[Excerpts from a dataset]
____________________

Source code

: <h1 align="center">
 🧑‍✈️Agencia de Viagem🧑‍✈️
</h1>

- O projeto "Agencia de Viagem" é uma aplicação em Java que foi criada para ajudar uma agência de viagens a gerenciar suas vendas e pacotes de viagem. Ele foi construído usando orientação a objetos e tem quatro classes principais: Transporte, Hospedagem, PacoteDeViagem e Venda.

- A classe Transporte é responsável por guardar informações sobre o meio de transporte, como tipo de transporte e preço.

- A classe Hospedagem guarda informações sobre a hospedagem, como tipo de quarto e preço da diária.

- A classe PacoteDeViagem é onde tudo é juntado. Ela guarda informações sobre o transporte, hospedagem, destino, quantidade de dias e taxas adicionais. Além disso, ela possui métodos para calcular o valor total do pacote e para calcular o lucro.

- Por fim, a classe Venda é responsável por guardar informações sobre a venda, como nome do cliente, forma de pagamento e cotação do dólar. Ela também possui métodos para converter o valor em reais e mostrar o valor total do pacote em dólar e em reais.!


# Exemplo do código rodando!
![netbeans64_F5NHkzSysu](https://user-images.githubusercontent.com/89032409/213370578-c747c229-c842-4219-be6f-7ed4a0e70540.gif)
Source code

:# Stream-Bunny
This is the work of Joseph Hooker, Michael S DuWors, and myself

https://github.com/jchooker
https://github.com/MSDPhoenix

____________________

What is required
Repeat only what lies between the first line of the data and the line containing "- O projeto", both of those lines included, exactly as it stands.

Your solution
Source code

: <h1 align="center">
 🧑‍✈️Agencia de Viagem🧑‍✈️
</h1>

- O projeto "Agencia de Viagem" é uma aplicação em Java que foi criada para ajudar uma agência de viagens a gerenciar suas vendas e pacotes de viagem. Ele foi construído usando orientação a objetos e tem quatro classes principais: Transporte, Hospedagem, PacoteDeViagem e Venda.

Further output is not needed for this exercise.